I got my first can cut with a Snail


----------



## M.J (Nov 1, 2010)

Such an odd little shooter!
You do good work with it, though! :lol:


----------



## Charles (Aug 26, 2010)

Yowsah!!! That wee snail has some sharp teeth!

Cheers .... Charles


----------



## SmilingFury (Jul 2, 2013)

I love my snail too! I have mine banded almost the same way. I have 1/2" 040 latex 10" straights on mine for Bfly. But I only shoot 3/8 or smaller with it. Awesome can cut man. Enjoy the snail.

Be well,
SF


----------



## lunasling (Apr 5, 2015)

Can-Opener said:


> I got my first can cut with a Snail
> 
> 
> 
> ...


----------



## BeMahoney (Jan 26, 2014)

Again a very nice little stay in your shop!

The snail is beautiful, but watching you shoot

and laugh is even more uplifting!

Thanks for that!

kind regards,

Be


----------



## Dayhiker (Mar 13, 2010)

Impressive! And I love that slingshot.


----------



## mr. green (Nov 3, 2012)

Escargot special. Thanks for sharing, CO.


----------



## Teach (Jul 5, 2014)

Nice home feel to that video. Always nice to get a glimpse into where a guy lives (man cave). Good shooting.

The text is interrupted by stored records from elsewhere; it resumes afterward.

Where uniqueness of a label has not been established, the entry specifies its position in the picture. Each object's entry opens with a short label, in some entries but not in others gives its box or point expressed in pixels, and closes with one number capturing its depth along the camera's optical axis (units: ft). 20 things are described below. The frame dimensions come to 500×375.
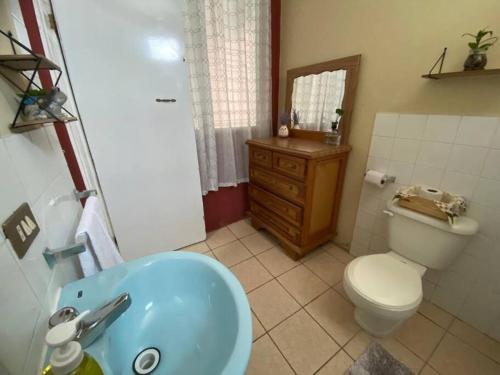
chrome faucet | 1.49
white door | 4.20
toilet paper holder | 4.80
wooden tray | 3.84
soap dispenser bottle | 1.16
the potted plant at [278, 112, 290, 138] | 6.77
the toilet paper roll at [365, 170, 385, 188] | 4.80
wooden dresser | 5.10
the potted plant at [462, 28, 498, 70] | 3.21
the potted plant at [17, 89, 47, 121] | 2.06
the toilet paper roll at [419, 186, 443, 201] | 4.13
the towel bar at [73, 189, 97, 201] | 3.01
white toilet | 3.55
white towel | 2.38
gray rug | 3.59
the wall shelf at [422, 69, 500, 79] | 3.12
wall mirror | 5.18
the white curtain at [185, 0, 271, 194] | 5.38
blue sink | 1.83
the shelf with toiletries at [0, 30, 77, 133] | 1.92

I am new to these Snails, who makes them? Price?

Teach


----------



## lunasling (Apr 5, 2015)

Dankung out of China manufactures those not sure of the price .


----------



## stinger (Jul 6, 2014)

Nice Randy! She likes you! Cans....not so much!


----------



## leon13 (Oct 4, 2012)

ha ha so cool thanks for showing ;-)

cheerio


----------



## Can-Opener (May 11, 2013)

Teach said:


> Nice home feel to that video. Always nice to get a glimpse into where a guy lives (man cave). Good shooting.
> 
> I am new to these Snails, who makes them? Price?
> 
> Teach


I got it in a trade from Stinger I do not know the price


----------



## Quercusuber (Nov 10, 2011)

In Portugal, when the fine weather begins, snails (caracóis) are amongst the popular dishes!!

Yours left my mouth watering!!!!  GREAT shooting, so straight, so perfect and accurate!!

Your passion for all things slingshots is already a symbol in our community. Keep it going, my friend!!

Best regards ...Q


----------